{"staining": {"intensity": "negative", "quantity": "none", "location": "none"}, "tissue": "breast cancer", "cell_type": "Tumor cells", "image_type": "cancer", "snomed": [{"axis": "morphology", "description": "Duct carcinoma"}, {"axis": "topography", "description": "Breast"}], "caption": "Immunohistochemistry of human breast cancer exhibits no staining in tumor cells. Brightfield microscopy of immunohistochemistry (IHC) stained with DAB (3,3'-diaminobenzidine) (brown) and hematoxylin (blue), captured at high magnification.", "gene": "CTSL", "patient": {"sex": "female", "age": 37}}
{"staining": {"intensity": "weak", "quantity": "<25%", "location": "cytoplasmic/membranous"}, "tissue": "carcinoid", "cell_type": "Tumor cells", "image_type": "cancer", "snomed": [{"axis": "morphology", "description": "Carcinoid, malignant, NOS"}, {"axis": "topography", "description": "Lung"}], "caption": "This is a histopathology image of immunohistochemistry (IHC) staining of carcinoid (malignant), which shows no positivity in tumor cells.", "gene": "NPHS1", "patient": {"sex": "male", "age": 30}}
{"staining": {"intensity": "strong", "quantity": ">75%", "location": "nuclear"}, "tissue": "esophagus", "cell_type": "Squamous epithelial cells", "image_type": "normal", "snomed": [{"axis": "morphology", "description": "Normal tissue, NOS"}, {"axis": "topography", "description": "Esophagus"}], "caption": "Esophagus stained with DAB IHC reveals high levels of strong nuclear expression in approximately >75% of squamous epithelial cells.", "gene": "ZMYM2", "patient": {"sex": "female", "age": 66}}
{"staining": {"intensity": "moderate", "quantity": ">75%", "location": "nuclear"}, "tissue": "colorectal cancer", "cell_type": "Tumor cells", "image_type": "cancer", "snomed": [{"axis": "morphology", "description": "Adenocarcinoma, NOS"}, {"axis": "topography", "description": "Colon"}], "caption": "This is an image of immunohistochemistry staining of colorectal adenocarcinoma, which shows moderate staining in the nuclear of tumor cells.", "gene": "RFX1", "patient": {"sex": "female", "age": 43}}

::::

◆ **YOUR GOAL**
If a line in the material contains "immunohistochemistry", show it.

◆ **RESPONSE TO THIS TASK**
{"staining": {"intensity": "negative", "quantity": "none", "location": "none"}, "tissue": "breast cancer", "cell_type": "Tumor cells", "image_type": "cancer", "snomed": [{"axis": "morphology", "description": "Duct carcinoma"}, {"axis": "topography", "description": "Breast"}], "caption": "Immunohistochemistry of human breast cancer exhibits no staining in tumor cells. Brightfield microscopy of immunohistochemistry (IHC) stained with DAB (3,3'-diaminobenzidine) (brown) and hematoxylin (blue), captured at high magnification.", "gene": "CTSL", "patient": {"sex": "female", "age": 37}}
{"staining": {"intensity": "weak", "quantity": "<25%", "location": "cytoplasmic/membranous"}, "tissue": "carcinoid", "cell_type": "Tumor cells", "image_type": "cancer", "snomed": [{"axis": "morphology", "description": "Carcinoid, malignant, NOS"}, {"axis": "topography", "description": "Lung"}], "caption": "This is a histopathology image of immunohistochemistry (IHC) staining of carcinoid (malignant), which shows no positivity in tumor cells.", "gene": "NPHS1", "patient": {"sex": "male", "age": 30}}
{"staining": {"intensity": "moderate", "quantity": ">75%", "location": "nuclear"}, "tissue": "colorectal cancer", "cell_type": "Tumor cells", "image_type": "cancer", "snomed": [{"axis": "morphology", "description": "Adenocarcinoma, NOS"}, {"axis": "topography", "description": "Colon"}], "caption": "This is an image of immunohistochemistry staining of colorectal adenocarcinoma, which shows moderate staining in the nuclear of tumor cells.", "gene": "RFX1", "patient": {"sex": "female", "age": 43}}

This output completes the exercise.